Banken lassen sich Anspruch auf Jedermann-Konto teuer bezahlen

Ihr Recht auf ein Girokonto müssen augenblicklich noch etliche Bankkunden teuer bezahlen. Denn für das sogenannte Basiskonto verlangen zahlreiche Bankinstitute hohe Gebühren.

Hohe Gebühren für Basiskonto

Seit dem 19. Juni hat in der BRD jeder Bürger ein Anrecht auf ein Girokonto. Hierfür nehmen jedoch leider viele Institute hohe Gebühren. Insgesamt liegt die Gebühr meistens sogar um zwei bis drei € über der entsprechenden Gebühr für vergleichbare Angebote für Standardkunden.

Untersuchung zeigt Gebühren auf

Die Gebühren von 105 Instituten hat nun die FMH Finanzberatung gegenübergestellt.

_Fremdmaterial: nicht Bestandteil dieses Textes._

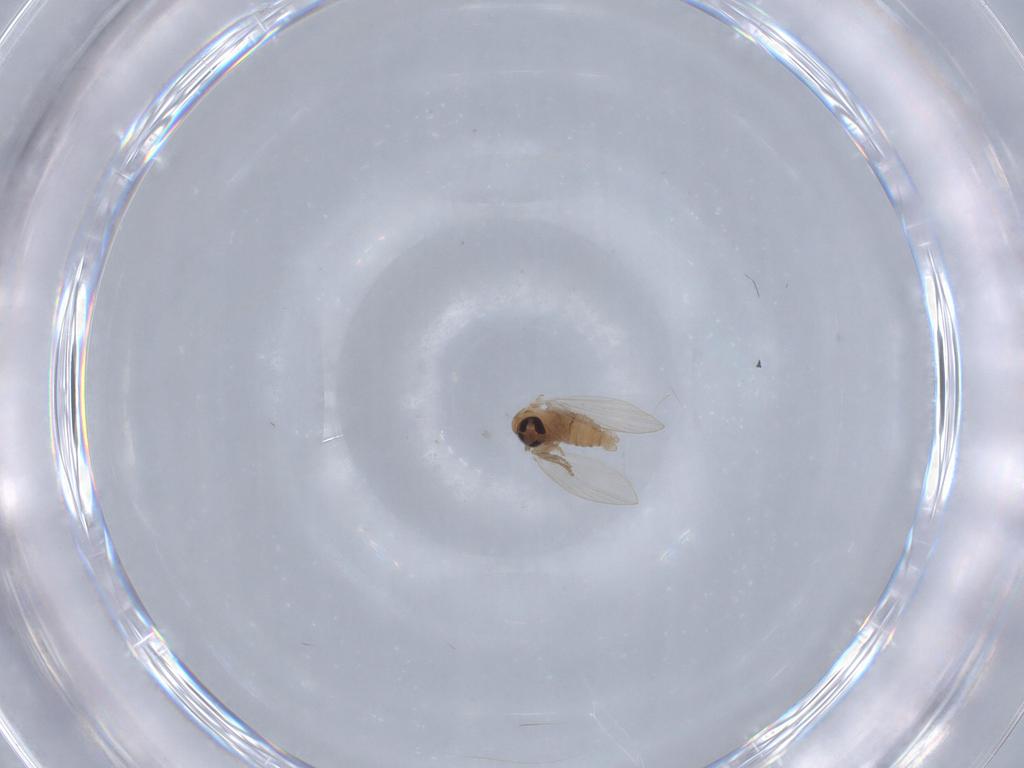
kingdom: Animalia
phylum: Arthropoda
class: Insecta
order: Diptera
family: Psychodidae
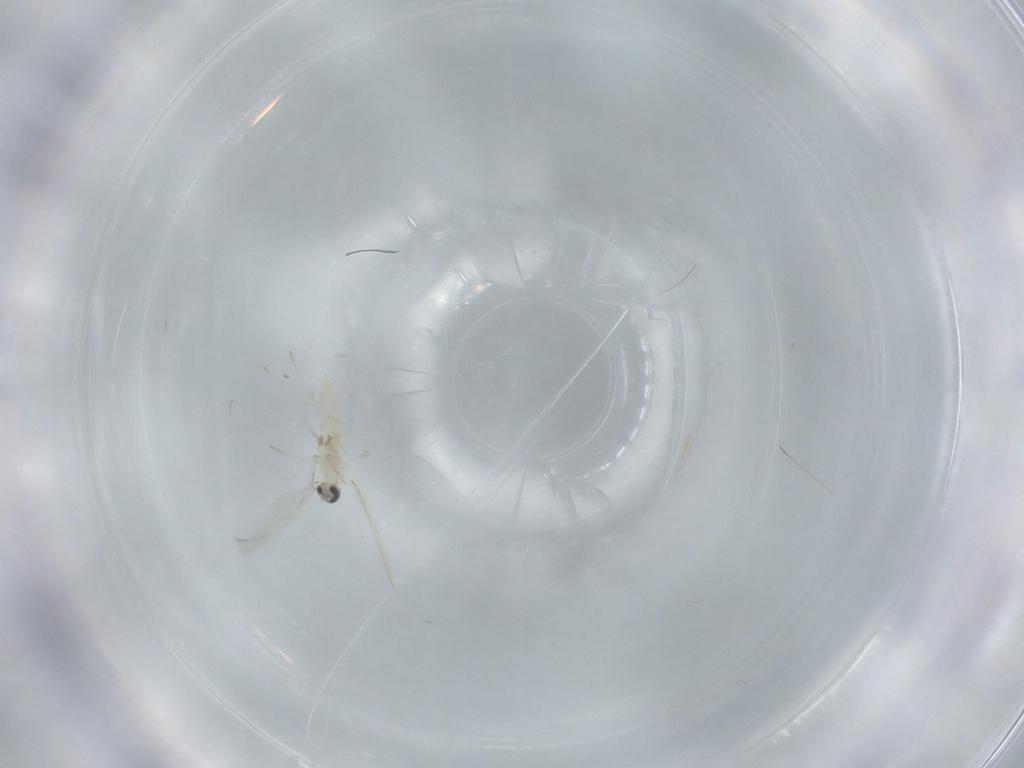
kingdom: Animalia
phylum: Arthropoda
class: Insecta
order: Diptera
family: Cecidomyiidae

Dabei wird deutlich, dass es einige Unterschiede gibt. Die Santander Consumer Bank verlangt zum Beispiel 9,50 Euro monatlich (Stand Ende Juni) und auch bei einigen Sparkassen und Genossenschaftsbanken liegen die Gebühren bei über 8 Euro monatlich. Zum Zeitpunkt der Untersuchung wurde das teuerste Basiskonto von der Gladbacher Bank angeboten. Hier müssen die Kunden je Monat 15 Euro Kontoführungspauschale bezahlen, jedoch soll zum 01. Juli der Preis auf 8,50 € gesenkt werden.

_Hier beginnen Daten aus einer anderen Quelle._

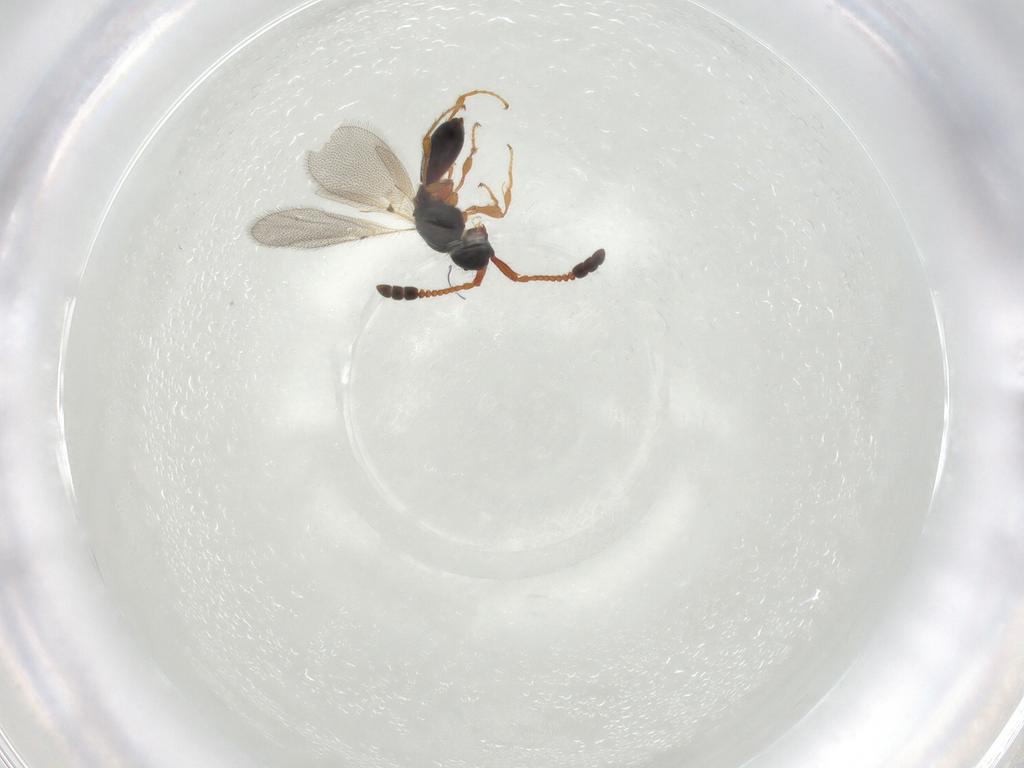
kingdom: Animalia
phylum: Arthropoda
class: Insecta
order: Hymenoptera
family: Diapriidae
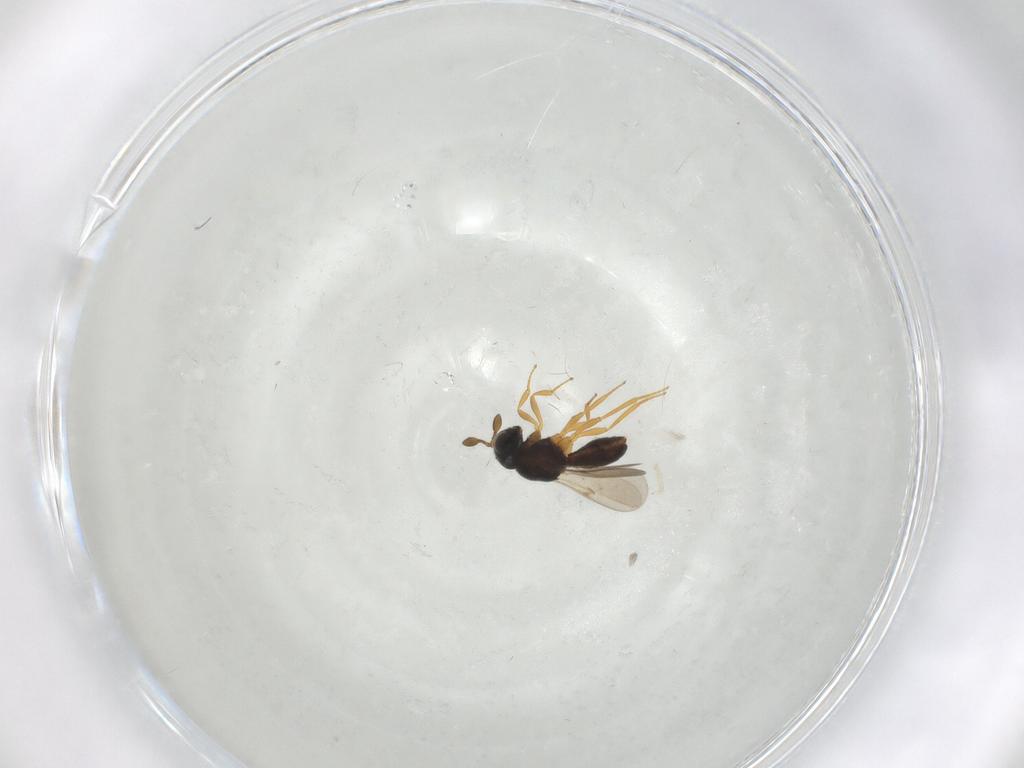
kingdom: Animalia
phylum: Arthropoda
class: Insecta
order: Hymenoptera
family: Scelionidae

Verbraucherschützer beobachten Entwicklungen kritisch

Die Verbraucherschützer sind schon alarmiert und beobachten diese Entwicklungen. “Wir stellen seit einigen Monaten fest, dass Bankdienstleistungen für Kunden generell erheblich teurer werden”, sagte Carmen Friedrich von der Verbraucherzentrale Sachsen. Deshalb wurde bei 200 Kreditinstituten schon eine Sonderuntersuchung zu Entgelten bei Girokonten und Karten gestartet. Die Resultate sollen noch in diesem Jahr präsentiert werden.